ONCE SAVED, ALWAYS SAVED?

Once we're in God’s good books, will we always remain so?

Proponents of easy believism support the doctrine of “once saved, always saved”. Once you have accepted Christ, you can relax; you have bought your ticket to heaven and nothing can change your fate. 
However, both Paul and Jude warn of the danger of resting on our spiritual laurels as God afterwards destroyed those He had saved because of unbelief.

Lest we say these things do not apply to us but only to those living in Old Testament times, Paul expressly says that what happened to them should serve as a warning to us; it’s for our admonition (Jude 1:5  1    ;   1 Corinthians 10:1-11 2).

At the Mount of Olives, Jesus warned that false prophets will arise and deceive many, even the elect (as error is so skilled at imitating truth that the two are often being mistaken for each other). Only those who “endure to the end will be saved” (Matthew 24:13).

Indeed, deception coupled with ‘itching ears’ (2 Timothy 4:3) will spell doom for many. Didn’t Jesus warn that “the gate is wide and the way is easy that leads to destruction, and those who enter by it are many” (Matthew 7:13)?

Coming back to the original question: Once we're in God’s good books, will we always remain so? 
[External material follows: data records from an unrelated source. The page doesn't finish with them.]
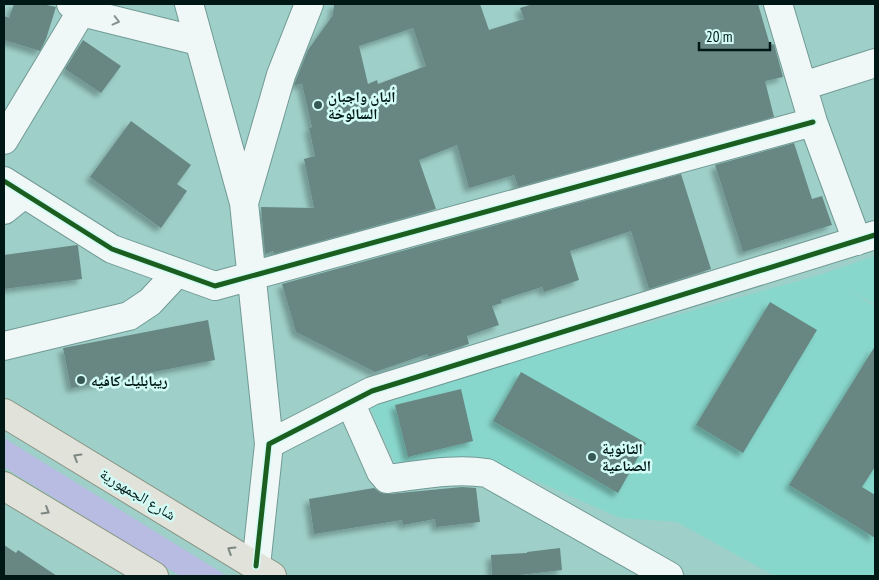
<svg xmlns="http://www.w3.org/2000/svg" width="879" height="580" font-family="'PT Sans Narrow','Noto Naskh Arabic',sans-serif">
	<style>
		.built { fill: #88d7cc }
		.green { fill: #b8bce2 }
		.building { fill: #678783; fill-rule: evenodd; filter: url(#shadow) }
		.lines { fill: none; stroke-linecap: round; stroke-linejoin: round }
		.minor-casing { stroke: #719a95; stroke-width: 30 }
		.major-casing { stroke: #899483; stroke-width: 30 }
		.minor { stroke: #f0f8f7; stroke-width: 28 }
		.major { stroke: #e1e2d9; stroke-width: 28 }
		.cycleway-casing { stroke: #d1fbf4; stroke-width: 8 }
		.cycleway { stroke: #1b5e20; stroke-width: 5 }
		.oneway { stroke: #849391 }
		.oneway2 { stroke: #7c8781 }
		.poi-dot { fill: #375854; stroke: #d1fbf4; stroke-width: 2 }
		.labels { text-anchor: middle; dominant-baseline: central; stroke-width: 5; stroke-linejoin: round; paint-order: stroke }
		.poi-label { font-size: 15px; font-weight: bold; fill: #001815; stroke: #d1fbf4; text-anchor: start }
		.street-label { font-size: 15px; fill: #001815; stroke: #d1fbf4 }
	</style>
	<defs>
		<filter id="shadow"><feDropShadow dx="-4.5" dy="4.5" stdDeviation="2.5" flood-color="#0004"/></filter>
	</defs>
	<rect width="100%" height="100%" fill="#9ecfc8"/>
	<path class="built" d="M 875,256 L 875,304 L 847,290 L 875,306 L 875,576 L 775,576 L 677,522 L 620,518 L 493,462 L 395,463 L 370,408 L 440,382 L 819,275 Z"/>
	<path class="green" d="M 4,438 L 227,576 L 180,576 L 4,467 Z"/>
	<path class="building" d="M 14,4 L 42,4 L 56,7 L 46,39 L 40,51 L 4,40 L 4,16 L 9,18 Z
		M 334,4 L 480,4 L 489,30 L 524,19 L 520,8 L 533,4 L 758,4 L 770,45 L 774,44 L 783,77 L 765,81 L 774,117 L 518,187 L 514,175 L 469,188 L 457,145 L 419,160 L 436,209 L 274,254 L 273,251 L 265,254 L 261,207 L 314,208 L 304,159 L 315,156 L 309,128 L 312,127 L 302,84 L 294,85 L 308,50 L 333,15 ZM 413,28 L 426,66 L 378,84 L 377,80 L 368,84 L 359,46 Z
		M 83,40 L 121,66 L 101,93 L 65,69 Z
		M 131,121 L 191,165 L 177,184 L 187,191 L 161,228 L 90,177 Z
		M 794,143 L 812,199 L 822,196 L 832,225 L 743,252 L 715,165 Z
		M 681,174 L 711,269 L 649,289 L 631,231 L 570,251 L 579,280 L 544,292 L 542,287 L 501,300 L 502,303 L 492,306 L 499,325 L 467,336 L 469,344 L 428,357 L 427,354 L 375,372 L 296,332 L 282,284 Z
		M 77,245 L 78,246 L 82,279 L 4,289 L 4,255 Z
		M 770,302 L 817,330 L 743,453 L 696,425 Z
		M 208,320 L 215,360 L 71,388 L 63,348 Z
		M 875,346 L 875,467 L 862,487 L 875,495 L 875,538 L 789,485 Z
		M 521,372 L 646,443 L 618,493 L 493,421 Z
		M 461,389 L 473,441 L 408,457 L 395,405 Z
		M 462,487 L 476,488 L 480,522 L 436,527 L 435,519 L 403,525 L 402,520 L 314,534 L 309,499 L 374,488 L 381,493 L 389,494 Z
		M 4,545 L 16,553 L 18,550 L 57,576 L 4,576 Z
		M 560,548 L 562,570 L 519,575 L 519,576 L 492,576 L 491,555 L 527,553 L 527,552 Z"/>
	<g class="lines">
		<defs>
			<path id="minor" d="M 71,4 L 81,12 L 198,41
				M 189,4 L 244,203 L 269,444
				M 778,4 L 813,122 L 857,241
				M 803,86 L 875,63
				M 4,140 L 81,12
				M 4,181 L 112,249 L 215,286 L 813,122
				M 244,203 L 281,75 L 309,4
				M 4,210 L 24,194
				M 4,346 L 129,316 L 150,302 L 177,273
				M 350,402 L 381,472 L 387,479 C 421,475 453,468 487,473 L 669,576
				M 256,566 L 269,444 L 372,391 L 875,235"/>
			<path id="major" d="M 4,413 L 272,576
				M 4,486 L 154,576"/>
		</defs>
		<use href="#minor" class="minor-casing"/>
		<use href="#major" class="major-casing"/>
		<use href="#minor" class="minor"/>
		<use href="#major" class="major"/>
		<defs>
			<path id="cycleway" d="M 4,181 L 112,249 L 215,286 L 813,122
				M 256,566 L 269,444 L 372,391 L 875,235"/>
		</defs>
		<use href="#cycleway" class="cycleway-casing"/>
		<use href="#cycleway" class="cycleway"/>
	</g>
	<defs><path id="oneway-chevron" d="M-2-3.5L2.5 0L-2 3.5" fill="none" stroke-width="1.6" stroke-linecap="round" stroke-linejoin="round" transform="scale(1.25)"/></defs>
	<use class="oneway" href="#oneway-chevron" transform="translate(116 21) rotate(14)"/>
	<g class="oneway2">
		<use href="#oneway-chevron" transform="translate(77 457) rotate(-149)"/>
		<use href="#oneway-chevron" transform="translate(46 511) rotate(31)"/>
		<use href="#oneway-chevron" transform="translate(231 550) rotate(-148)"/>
	</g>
	<g class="poi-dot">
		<circle cx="318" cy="105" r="5"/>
		<circle cx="81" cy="380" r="5"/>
		<circle cx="592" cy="457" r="5"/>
	</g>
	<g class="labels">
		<g class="poi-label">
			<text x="328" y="96">ألبان واجبان<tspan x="328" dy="17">السالوخة</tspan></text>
			<text x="91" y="380">ريبابليك كافيه</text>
			<text x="602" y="448">الثانوية<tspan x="602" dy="17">الصناعية</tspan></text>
		</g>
		<g class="street-label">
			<text transform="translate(138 494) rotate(31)">شارع الجمهورية</text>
		</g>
	</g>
	<rect width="879" height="580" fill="none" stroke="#001815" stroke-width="10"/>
	<path d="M699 42v8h71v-8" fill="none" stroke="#001815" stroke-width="2.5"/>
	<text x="706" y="42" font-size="15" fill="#001815" stroke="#d1fbf4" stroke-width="4" paint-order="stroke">20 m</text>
</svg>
To answer that, it is better for us to go back to the Bible – back to the basics, back to the source, like the Berean believers 3 –  and search the scriptures for ourselves, rather than get it “second-hand” through a illustrious personality or teacher.

For a more detailed coverage of this subject:
SAFE AND SECURE?
http://limpohann.blogspot.com/2013/01/save-and-secure.html

Footnotes:

1    “I wish to remind you, as you all know, that God, when once he had brought the people out from Egypt, afterward destroyed those who did not believe” (Jude 1:5).

2   “For I do not want you to be ignorant of the fact, brothers and sisters, that our ancestors were all under the cloud and that they all passed through the sea. They were all baptized into Moses in the cloud and in the sea. They all ate the same spiritual food and drank the same spiritual drink; for they drank from the spiritual rock that accompanied them, and that rock was Christ. Nevertheless, God was not pleased with most of them; their bodies were scattered in the wilderness.

Now these things occurred as examples to keep us from setting our hearts on evil things as they did. Do not be idolaters, as some of them were; as it is written: “The people sat down to eat and drink and got up to indulge in revelry.” We should not commit sexual immorality, as some of them did—and in one day twenty-three thousand of them died. We should not test Christ, as some of them did—and were killed by snakes. And do not grumble, as some of them did —and were killed by the destroying angel.

These things happened to them as examples and were written down as warnings for us, on whom the culmination of the ages has come” (1 Corinthians 10:1-11).

3  “And the people of Berea were more open-minded than those in Thessalonica, and they listened eagerly to Paul’s message. They searched the Scriptures day after day to see if Paul and Silas were teaching the truth” (Acts 17:11).

No matter how highly esteemed he is in the eyes of his followers, a respectable teacher worth his salt should have no fear in being probed by scripture.

If he is, in fact, teaching the truth, he should welcome such “cross-examination” because scripture then will validate his teaching.